Microhoo at last and lots of security news
- — 01 August, 2009 05:24
Well, we can all sleep a little easier now that Microsoft and Yahoo have finally announced details of the search deal they have worked on for months (and that has kept some of us on the edge, as tidbits of the story had an unsavory habit of breaking on weekends). All of the details, and then some, can be found by following the links in this week's top entry. Otherwise, with the Black Hat conference under way, there was a load of security news, with DefCon to follow this weekend (no rest for the weary).
1. Microsoft and Yahoo sign search deal, take on Google, CEOs: Devil was in details of Yahoo, Microsoft search tie-up and Microsoft-Yahoo deal: Why you stand to lose: After tracking this would-be news for about a year, all we feel is relief that it was finally announced. Now we can shift attention to whether Microsoft and Yahoo's big search deal, once approved by regulators, will work out for them and for users.

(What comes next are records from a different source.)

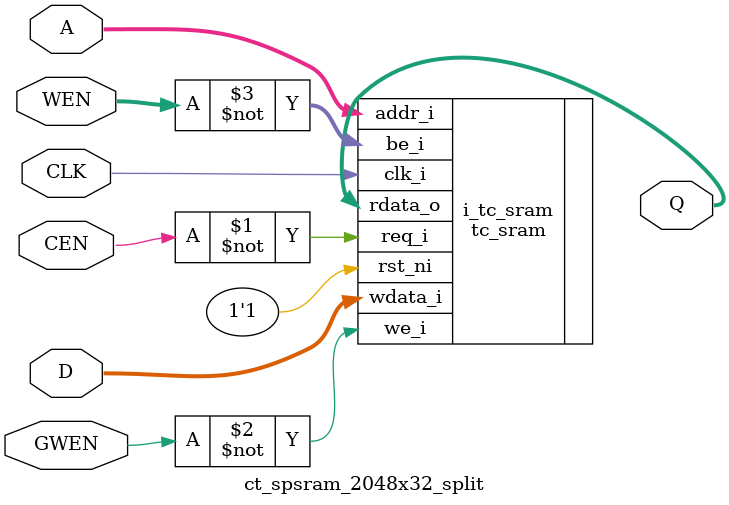
<source format=v>
/*Copyright 2019-2021 T-Head Semiconductor Co., Ltd.

Licensed under the Apache License, Version 2.0 (the "License");
you may not use this file except in compliance with the License.
You may obtain a copy of the License at

    http://www.apache.org/licenses/LICENSE-2.0

Unless required by applicable law or agreed to in writing, software
distributed under the License is distributed on an "AS IS" BASIS,
WITHOUT WARRANTIES OR CONDITIONS OF ANY KIND, either express or implied.
See the License for the specific language governing permissions and
limitations under the License.
*/

// &ModuleBeg; @22
module ct_spsram_2048x32_split(
  A,
  CEN,
  CLK,
  D,
  GWEN,
  Q,
  WEN
);

// &Ports; @23
input   [10:0]  A;   
input           CEN; 
input           CLK; 
input   [31:0]  D;   
input           GWEN; 
input   [31:0]  WEN; 
output  [31:0]  Q;   

// &Regs; @24

// &Wires; @25
wire    [10:0]  A;   
wire            CEN; 
wire            CLK; 
wire    [31:0]  D;   
wire            GWEN; 
wire    [31:0]  Q;   
wire    [31:0]  WEN; 


//**********************************************************
//                  Parameter Definition
//**********************************************************
parameter ADDR_WIDTH = 11;
parameter DATA_WIDTH = 32;
parameter WE_WIDTH   = 32;

// &Force("bus","Q",DATA_WIDTH-1,0); @34
// &Force("bus","WEN",WE_WIDTH-1,0); @35
// &Force("bus","A",ADDR_WIDTH-1,0); @36
// &Force("bus","D",DATA_WIDTH-1,0); @37

  //********************************************************
  //*                        FPGA memory                   *
  //********************************************************
  //{WEN[31:24],WEN[23:16],WEN[15:8],WEN[7:0]}
//   &Instance("ct_f_spsram_2048x32"); @44
tc_sram #(
  .NumWords   ( 1<<ADDR_WIDTH         ),
  .DataWidth  ( DATA_WIDTH            ),
  .ByteWidth  ( DATA_WIDTH/DATA_WIDTH ),
  .NumPorts   ( 32'd1 ),
  .Latency    ( 32'd1 ),
  .SimInit    ( "none"),
  .PrintSimCfg( 0     )
) i_tc_sram (
    .clk_i    ( CLK   ),
    .rst_ni   ( 1'b1  ),
    .req_i    ( ~CEN  ),
    .we_i     ( ~GWEN ),
    .be_i     ( ~WEN  ),
    .wdata_i  ( D     ),
    .addr_i   ( A     ),
    .rdata_o  ( Q     )
);

//   &Instance("ct_tsmc_spsram_2048x32_split"); @50

// &ModuleEnd; @66
endmodule



</source>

2. Clampi Trojan revealed as financial-plundering botnet monster: The news of a massive botnet associated with more than 45,000 Web sites and capable of stealing financial data is one of those instances that makes us wish that superheroes were real and that we could sic Batman on the bad guys and just end this nonsense once and for all.
3. Sensitive data compromised by SSL encryption flaws: Flaws in the software that uses SSL (Secure Sockets Layer) encryption could compromise sensitive personal data, security researchers said. The problem apparently is in the way SSL has been implemented into many browsers and also in the X.509 public key infrastructure system. (And there is more unsettling security news ahead in numbers five and eight.)
4. Apple: Jailbreaking could knock out transmission towers and EFF: Apple's claim that jailbroken iPhones can crash cell towers a 'hill of beans': There's nothing quite like a public spate to spice up the headlines. Apple told the U.S. Copyright Office as part of a review of the Digital Millennium Copyright Act that unauthorized modification of the iPhone OS -- so-called "jailbreaking" -- could cause major network disruptions, including the possibility of crashing transmission towers. The claim was made in response to a request by the Electronic Frontier Foundation that such modifications do not violate the DMCA and should be permitted. So, the EFF responded to Apple by saying, more or less, "get real!"
5. Extra '&' in Microsoft development code gave hackers IE exploit: "The bug is simply a typo," said Michael Howard, a principal security program manager at Microsoft, to explain how an extra "&" in development code has enabled hackers to exploit Internet Explorer for weeks.